Na primeira sessão do julgamento no Tribunal de Évora, o ex-motorista do então ministro da Administração Interna Marco Pontes, que responde pelo crime de homicídio por negligência grosseira, disse não ter noção da velocidade a que seguia o carro.
E, quando questionado pela juíza Vanda Simões sobre a velocidade de 155 quilómetros por hora apurada por uma perícia, referiu que não tem a perceção de que ia a essa velocidade e que até "circulava devagar nas condições em que ia".
O arguido esclareceu o tribunal que ninguém lhe deu instruções sobre a velocidade do carro, onde seguia o então ministro da Administração Interna Eduardo Cabrita, após uma deslocação a Portalegre, e que não tinha pressa para chegar a Lisboa.
A audiência de julgamento arrancou com uma declaração do advogado de defesa, António Samara, que salientou que o peão circulava de costas para o trânsito e que o condutor travou e buzinou, concluindo que "não houve tempo para o motorista evitar o embate, nem o peão o conseguiu evitar".
Depois, questionado pela magistrada que está a julgar o caso, Marco Pontes descreveu a forma como ocorreu o acidente, salientando que foi surpreendido pela presença do peão "a meio da faixa" da esquerda da autoestrada, em que seguia.
"Vejo o peão, travo e buzino", mas "o peão, ao ouvir, vira-se e tenta ir para a sua esquerda, para a berma da autoestrada", mas depois, acaba por se dirigir "para o separador central e é quando se dá o embate", relatou.
O antigo motorista explicou que o carro que conduzia circulava na faixa da esquerda da autoestrada e à frente de outros dois da mesma comitiva, numa formação triangular, o que justificou com as regras estabelecidas pela segurança.
"Das milhares de comitiva em que participei como motorista, é esta a formação usada e são as indicações que nos dão", sublinhou.
Questionado sobre se havia sinalização dos trabalhos na autoestrada, Marco Pontes respondeu que "os únicos sinais eram os que estavam acoplados na carrinha" de transporte dos trabalhadores.
"Vi a carrinha na altura do embate, naqueles milésimos de segundo", argumentou.
Já em relação ao trabalhador atropelado, o arguido disse que vestia "farda cinzenta, que estava suja", e admitiu que pudesse ter "algumas faixas refletoras na roupa".

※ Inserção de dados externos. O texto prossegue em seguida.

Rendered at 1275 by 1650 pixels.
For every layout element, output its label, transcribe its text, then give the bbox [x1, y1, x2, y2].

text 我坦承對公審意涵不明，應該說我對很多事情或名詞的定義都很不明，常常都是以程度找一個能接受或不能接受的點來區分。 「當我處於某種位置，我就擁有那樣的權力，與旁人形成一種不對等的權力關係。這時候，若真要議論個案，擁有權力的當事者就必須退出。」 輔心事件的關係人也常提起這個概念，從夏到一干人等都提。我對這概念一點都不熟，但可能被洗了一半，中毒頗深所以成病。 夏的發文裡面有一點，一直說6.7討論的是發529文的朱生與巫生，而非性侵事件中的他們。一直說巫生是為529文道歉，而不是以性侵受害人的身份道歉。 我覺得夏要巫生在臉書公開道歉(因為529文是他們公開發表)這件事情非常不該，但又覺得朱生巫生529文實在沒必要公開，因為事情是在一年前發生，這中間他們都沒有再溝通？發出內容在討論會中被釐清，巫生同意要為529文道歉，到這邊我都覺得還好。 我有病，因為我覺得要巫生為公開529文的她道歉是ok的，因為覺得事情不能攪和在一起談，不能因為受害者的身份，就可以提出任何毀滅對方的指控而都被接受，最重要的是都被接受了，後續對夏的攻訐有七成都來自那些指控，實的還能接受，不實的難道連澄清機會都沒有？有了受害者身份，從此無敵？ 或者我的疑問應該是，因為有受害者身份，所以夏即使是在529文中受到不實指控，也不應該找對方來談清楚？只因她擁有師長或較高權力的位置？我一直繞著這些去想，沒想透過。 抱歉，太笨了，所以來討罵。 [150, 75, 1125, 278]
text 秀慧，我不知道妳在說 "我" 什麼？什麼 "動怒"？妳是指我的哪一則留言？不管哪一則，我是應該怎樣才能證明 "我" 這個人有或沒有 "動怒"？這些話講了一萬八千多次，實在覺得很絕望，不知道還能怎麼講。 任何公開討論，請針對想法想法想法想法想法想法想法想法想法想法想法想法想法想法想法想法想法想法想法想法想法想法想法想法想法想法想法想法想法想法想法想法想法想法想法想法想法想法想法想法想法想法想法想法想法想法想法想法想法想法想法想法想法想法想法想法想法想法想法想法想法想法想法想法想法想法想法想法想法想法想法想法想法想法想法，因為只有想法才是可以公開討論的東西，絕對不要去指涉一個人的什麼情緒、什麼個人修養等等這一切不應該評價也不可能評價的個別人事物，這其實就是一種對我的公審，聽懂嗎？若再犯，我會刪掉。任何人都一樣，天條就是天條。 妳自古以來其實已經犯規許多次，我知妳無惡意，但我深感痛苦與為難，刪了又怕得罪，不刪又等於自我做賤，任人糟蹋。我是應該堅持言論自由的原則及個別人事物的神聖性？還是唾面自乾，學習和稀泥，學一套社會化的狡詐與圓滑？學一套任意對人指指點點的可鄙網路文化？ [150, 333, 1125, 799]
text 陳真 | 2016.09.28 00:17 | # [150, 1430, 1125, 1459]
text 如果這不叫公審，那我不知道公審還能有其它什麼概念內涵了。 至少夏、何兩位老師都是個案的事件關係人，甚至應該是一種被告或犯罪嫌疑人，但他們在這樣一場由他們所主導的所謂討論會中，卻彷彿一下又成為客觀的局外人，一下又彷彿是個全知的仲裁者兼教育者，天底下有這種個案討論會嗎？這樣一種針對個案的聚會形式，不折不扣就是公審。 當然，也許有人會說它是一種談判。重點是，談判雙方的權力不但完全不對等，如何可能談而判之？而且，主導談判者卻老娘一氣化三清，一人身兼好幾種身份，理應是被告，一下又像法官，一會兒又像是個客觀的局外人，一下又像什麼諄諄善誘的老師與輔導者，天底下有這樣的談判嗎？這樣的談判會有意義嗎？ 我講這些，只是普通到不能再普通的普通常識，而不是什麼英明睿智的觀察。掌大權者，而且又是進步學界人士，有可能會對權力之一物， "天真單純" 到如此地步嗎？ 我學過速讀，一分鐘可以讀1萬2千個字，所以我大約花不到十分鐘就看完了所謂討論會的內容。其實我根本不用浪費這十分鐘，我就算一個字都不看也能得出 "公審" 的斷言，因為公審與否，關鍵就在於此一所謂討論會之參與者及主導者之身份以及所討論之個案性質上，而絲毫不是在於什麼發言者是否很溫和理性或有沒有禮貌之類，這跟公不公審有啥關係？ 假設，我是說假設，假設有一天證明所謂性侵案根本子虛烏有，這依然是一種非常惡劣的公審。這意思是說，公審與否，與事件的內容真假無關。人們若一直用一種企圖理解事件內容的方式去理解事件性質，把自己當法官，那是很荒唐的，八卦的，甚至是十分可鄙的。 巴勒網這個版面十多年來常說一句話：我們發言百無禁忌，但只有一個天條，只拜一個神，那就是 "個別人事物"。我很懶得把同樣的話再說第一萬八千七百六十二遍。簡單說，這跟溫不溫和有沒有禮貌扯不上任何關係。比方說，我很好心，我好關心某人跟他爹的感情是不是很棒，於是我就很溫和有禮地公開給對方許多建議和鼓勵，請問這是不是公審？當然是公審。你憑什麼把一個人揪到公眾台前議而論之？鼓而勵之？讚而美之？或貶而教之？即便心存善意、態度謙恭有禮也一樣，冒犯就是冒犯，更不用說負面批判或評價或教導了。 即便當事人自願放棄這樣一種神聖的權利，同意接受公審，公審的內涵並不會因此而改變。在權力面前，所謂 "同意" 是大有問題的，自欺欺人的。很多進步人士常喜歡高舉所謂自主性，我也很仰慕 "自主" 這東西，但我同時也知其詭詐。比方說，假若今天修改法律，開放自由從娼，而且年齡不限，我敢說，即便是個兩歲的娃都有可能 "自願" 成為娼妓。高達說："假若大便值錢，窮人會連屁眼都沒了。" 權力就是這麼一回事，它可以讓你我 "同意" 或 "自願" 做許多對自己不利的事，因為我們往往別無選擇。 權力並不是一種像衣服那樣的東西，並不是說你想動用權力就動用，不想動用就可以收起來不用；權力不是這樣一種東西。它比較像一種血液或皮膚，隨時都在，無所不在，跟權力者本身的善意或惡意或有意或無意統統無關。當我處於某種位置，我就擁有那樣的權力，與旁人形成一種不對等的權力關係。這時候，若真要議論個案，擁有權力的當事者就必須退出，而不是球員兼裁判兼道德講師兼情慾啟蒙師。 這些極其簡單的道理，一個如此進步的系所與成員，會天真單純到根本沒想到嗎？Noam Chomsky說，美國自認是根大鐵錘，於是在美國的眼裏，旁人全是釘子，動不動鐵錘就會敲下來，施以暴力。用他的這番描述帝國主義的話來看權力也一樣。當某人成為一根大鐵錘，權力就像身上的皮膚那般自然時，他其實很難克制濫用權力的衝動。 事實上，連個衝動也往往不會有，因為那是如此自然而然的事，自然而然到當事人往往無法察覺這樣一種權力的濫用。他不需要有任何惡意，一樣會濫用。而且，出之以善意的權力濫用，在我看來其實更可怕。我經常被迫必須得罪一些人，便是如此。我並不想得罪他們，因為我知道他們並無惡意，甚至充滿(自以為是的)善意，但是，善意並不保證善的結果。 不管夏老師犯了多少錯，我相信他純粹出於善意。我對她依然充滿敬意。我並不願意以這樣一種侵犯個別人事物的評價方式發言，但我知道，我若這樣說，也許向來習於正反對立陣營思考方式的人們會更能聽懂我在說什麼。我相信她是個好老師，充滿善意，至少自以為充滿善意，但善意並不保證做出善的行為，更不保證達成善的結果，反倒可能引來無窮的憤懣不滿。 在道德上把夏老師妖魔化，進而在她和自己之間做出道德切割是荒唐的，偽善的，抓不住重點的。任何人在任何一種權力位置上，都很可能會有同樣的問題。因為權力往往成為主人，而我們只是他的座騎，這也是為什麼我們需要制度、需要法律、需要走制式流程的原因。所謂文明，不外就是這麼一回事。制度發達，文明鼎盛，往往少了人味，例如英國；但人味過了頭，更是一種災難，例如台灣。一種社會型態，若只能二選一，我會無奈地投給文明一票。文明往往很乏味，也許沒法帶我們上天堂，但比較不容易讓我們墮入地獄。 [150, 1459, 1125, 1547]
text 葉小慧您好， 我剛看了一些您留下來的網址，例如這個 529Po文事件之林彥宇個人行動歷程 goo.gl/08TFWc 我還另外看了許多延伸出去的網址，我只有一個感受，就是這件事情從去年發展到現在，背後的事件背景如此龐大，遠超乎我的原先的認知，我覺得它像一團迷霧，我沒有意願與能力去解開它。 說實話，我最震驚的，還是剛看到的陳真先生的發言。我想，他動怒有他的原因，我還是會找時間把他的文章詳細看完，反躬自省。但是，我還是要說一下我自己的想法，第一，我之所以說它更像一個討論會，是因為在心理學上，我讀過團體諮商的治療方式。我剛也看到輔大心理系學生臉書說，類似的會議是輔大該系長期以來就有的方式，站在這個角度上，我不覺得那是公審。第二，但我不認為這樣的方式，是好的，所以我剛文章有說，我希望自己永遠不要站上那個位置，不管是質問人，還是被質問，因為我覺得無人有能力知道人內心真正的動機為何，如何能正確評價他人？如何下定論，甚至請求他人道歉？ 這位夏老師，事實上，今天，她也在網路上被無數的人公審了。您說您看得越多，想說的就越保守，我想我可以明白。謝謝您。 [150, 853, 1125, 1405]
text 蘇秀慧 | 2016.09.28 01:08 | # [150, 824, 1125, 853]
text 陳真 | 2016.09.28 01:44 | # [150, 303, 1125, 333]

Marco Pontes, que deixou de ser motorista do Ministério da Administração Interna em 2022, admitiu que, olhando agora para o que aconteceu, "não teria feito nada de diferente para evitar o embate".
O único arguido do processo contou que, após o atropelamento, os elementos da segurança transportaram o ministro noutro veículo e que ele se manteve dentro do carro por estar "em choque e transtornado"
"Pensei logo que aquele acontecimento me tinha destruído a minha vida", confessou Marco Pontes, que tem, desde então, acompanhamento psicológico e psiquiátrico após lhe ter sido diagnosticado 'stress' pós-traumático.
Nesta sessão de julgamento, a mulher e as duas filhas prestaram declarações em tribunal sobre as consequências da morte do homem para a família.
No final da sessão, o advogado da família, José Joaquim Barros, revelou aos jornalistas que vai haver uma tentativa para um acordo entre a família do trabalhador que morreu e uma seguradora sobre o pedido de indemnização cível.
O caso remonta a 18 de junho de 2021, quando a viatura oficial em que seguia Eduardo Cabrita, conduzida por Marco Pontes, atropelou mortalmente Nuno Santos, de 43 anos, trabalhador de uma empresa que fazia a manutenção da A6, ao quilómetro 77,6 da via, no sentido Estremoz-Évora.
O Ministério Público acusou, no dia 03 de dezembro de 2021, Marco Pontes de homicídio por negligência, tendo, nesse mesmo dia, o então ministro da Administração Interna apresentado a sua demissão do cargo.